As we look at next year, we are also in the process of working out details of Early Childhood screening programs.  We know that we have been able to provide screening opportunities for large parts of our community in the past, but we want to make every effort to provide universal screening opportunities for students.  We are looking at ways to provide more screening opportunities, more flexibility in the scheduling, and more convenience for families.

All of these adjustments are aimed at strengthening and enhancing our Early Childhood programs.  The staff and coordinator, Jill Blomdahl Skanson, have worked very hard through this year to examine what we do and develop options for the future.  The changes and adjustments have come through feedback from community, the needs expressed by families, and best practices within Early Childhood programming.



I know I have shared information about this before, but as we are planning for 2014-15 and beyond, we are required to incorporate plans related to the development of the World’s Best Work Force.  The 2013 legislature adopted some broad educational laws that have come to be known as the World’s Best Work Force requirements.

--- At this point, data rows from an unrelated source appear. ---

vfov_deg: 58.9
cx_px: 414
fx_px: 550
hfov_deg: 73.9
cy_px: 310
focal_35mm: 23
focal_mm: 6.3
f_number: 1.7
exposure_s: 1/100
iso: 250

The legislation was introduced and approved as an effort to ensure that Minnesota schools produce high quality students who are able to function in work settings at the highest possible levels.  The phrase, which has become the label for the legislation, was to ensure that Minnesota produced the “world’s best work force.”

The overview to the legislation on the Minnesota Department of Education’s information explains that “in order to create the world’s best workforce, it is imperative that academic achievement gaps are closed.”

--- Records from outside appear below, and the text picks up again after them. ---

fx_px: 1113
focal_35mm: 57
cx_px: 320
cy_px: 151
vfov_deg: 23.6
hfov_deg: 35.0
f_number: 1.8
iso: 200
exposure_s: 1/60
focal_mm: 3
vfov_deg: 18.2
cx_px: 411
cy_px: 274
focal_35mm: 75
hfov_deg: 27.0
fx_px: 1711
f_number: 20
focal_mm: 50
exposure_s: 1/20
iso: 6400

The World’s Best Workforce legislation clearly identifies five specific goals for education in Minnesota.  It sets high standards for the schools across the state to strive to meet.

The five goals include:

  1. Have all students meet school readiness goals.
  2. Have all third grade students achieve grade-level literacy.
  3. Close the academic achievement gap among all racial and ethnic groups of students and between students living in poverty and their more privileged peers as well as students receiving special education services and those that are not.
  4. Have all students graduate from high school.
  5. Have all students attain college and career preparedness.

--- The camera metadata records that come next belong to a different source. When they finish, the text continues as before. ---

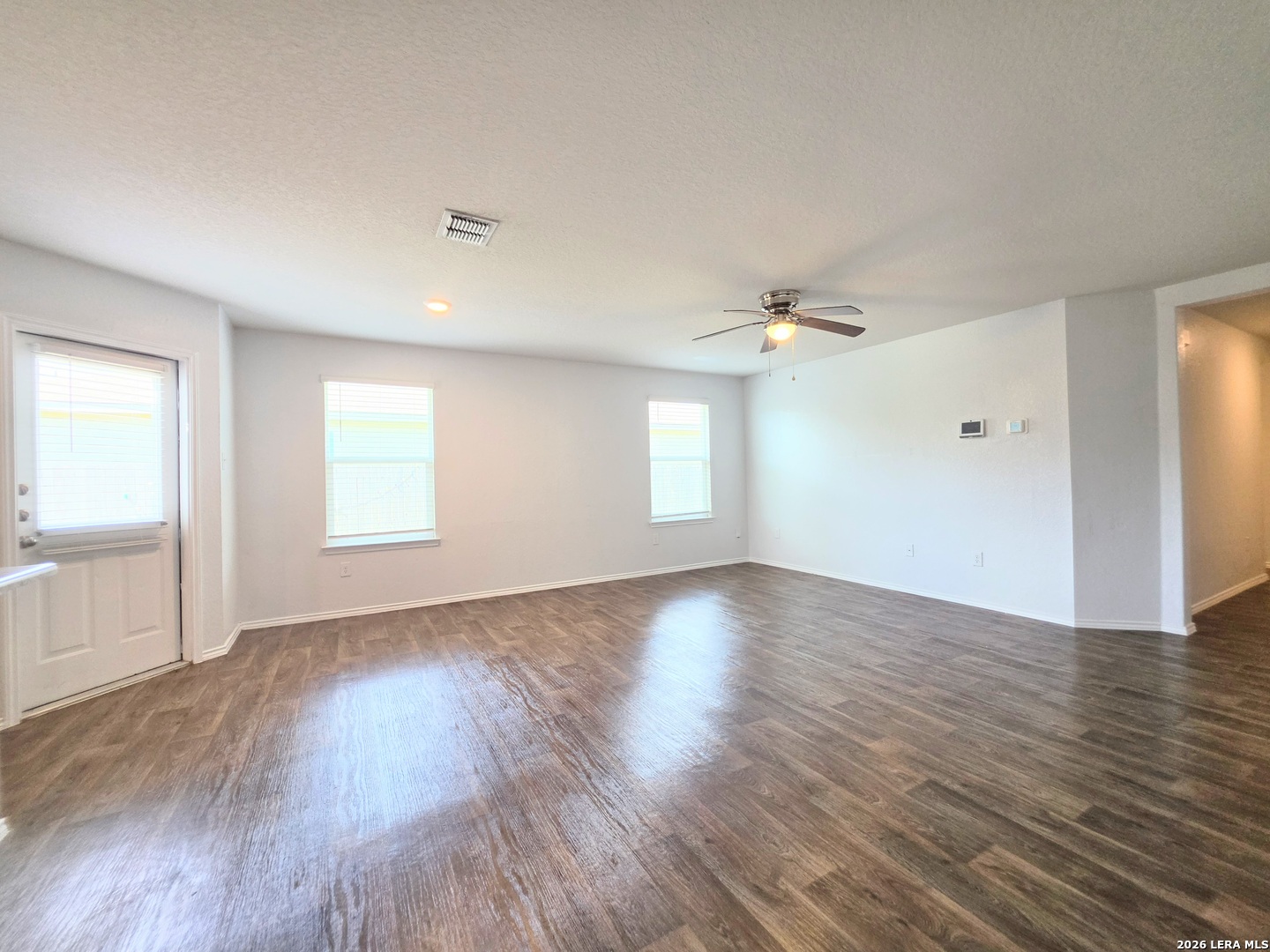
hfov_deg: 106.2
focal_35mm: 13
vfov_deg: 89.9
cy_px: 476
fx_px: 477
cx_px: 635
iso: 100
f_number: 1.9
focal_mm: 2.2
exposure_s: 1/120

Each school board in the state, according to the Department of Education, is required to adopt a plan to “support and improve teaching and learning that is aligned to the World’s Best Work Force.”  The parameters each school district must meet include:

  1. Clearly defined locally developed student achievement goals and benchmarks.
  2. Process to evaluate each student’s progress toward meeting the state and local academic standards.
  3. A system to review and evaluate the effectiveness of instruction and curriculum.
  4. Practices that integrate high-quality instruction, rigorous curriculum, instructional technology, and a collaborative professional culture that supports teacher quality, performance, and effectiveness.
  5. Evidence-based strategies for improving effective classroom instruction, an articulated curriculum and use of student achievement results to drive instruction, and
  6. An annual budget for implementation and sustainability of district plan.

We continue to work on the plans for the World’s Best Work Force.  We expect to share a more specific plan with the school board as we meet in April.